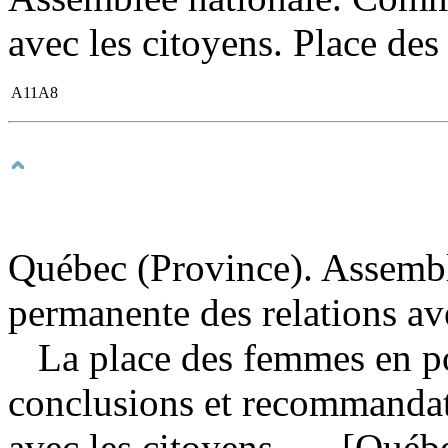
avec les citoyens. Place des
A11A8
Québec (Province). Assemb
permanente des relations ave
La place des femmes en po
conclusions et recommanda
avec les citoyens. — [Québ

---

__PROBLEM DESCRIPTION__:
Copy every line of text in the data character for character, and leave the picture out of your answer.

__SOLUTION TO THIS PROBLEM__:
avec les citoyens. Place des
A11A8
Québec (Province). Assemb
permanente des relations ave
La place des femmes en po
conclusions et recommanda
avec les citoyens. — [Québ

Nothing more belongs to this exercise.